Os problemas políticos desse mundo existem há mais de cem anos e não somem quando o Senhor do Fogo é derrotado. Os problemas começam quando Zuko é confrontado por Kori, uma habitante de Yu Dao filha de uma cidadã da Terra e um colono do Fogo, que lidera um movimento que se recusa a sair do lugar que conhecem como sua casa.
A partir daí, o novo Senhor do Fogo mergulha em um mar de dilemas: ele deveria manter seu compromisso com o Movimento de Restauração da Harmonia ou sua lealdade aos interesses do seu povo?
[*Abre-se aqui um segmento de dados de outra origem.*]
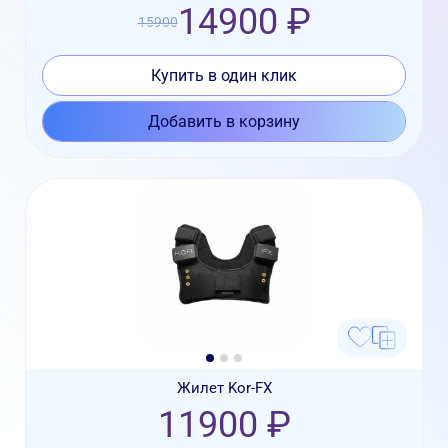
14900 ₽
15900
Купить в один клик
Добавить в корзину
Жилет Kor-FX
11900 ₽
Ele escolhe a segunda opção e é aí que Aang entra em seu próprio dilema de cumprir a promessa de matar Zuko ou não.
Como A Promessa foi publicada anos depois do fim da série, ela pode abordar os temas políticos da série de forma mais profunda e madura, já que os fãs do desenho de 2005 agora estão mais velhos. São diversas perspectivas diferentes sobre o que deve ser feito no mundo pós-guerra, sem definições binárias do que é o “certo” e o “errado”. Isso propõe ao leitor uma abordagem mais crítica do mundo apresentado pela série animada.
Paralelo a isso, existe uma trama da Toph e do Sokka com os primeiros alunos da Escola de Dobra de Metal da Toph, o que promove momentos engraçados e suaviza a seriedade da trama principal (além de deixar a HQ com um ritmo mais próximo de um programa de TV). Além disso, ainda temos vários prenúncios de coisas vistas em A Lenda de Korra, como a Cidade República e os Acólitos do Ar.
A Promessa foi uma das melhores surpresas que tive ao ler quadrinhos este ano e se você é fã da franquia, considere esta graphic novel uma leitura obrigatória.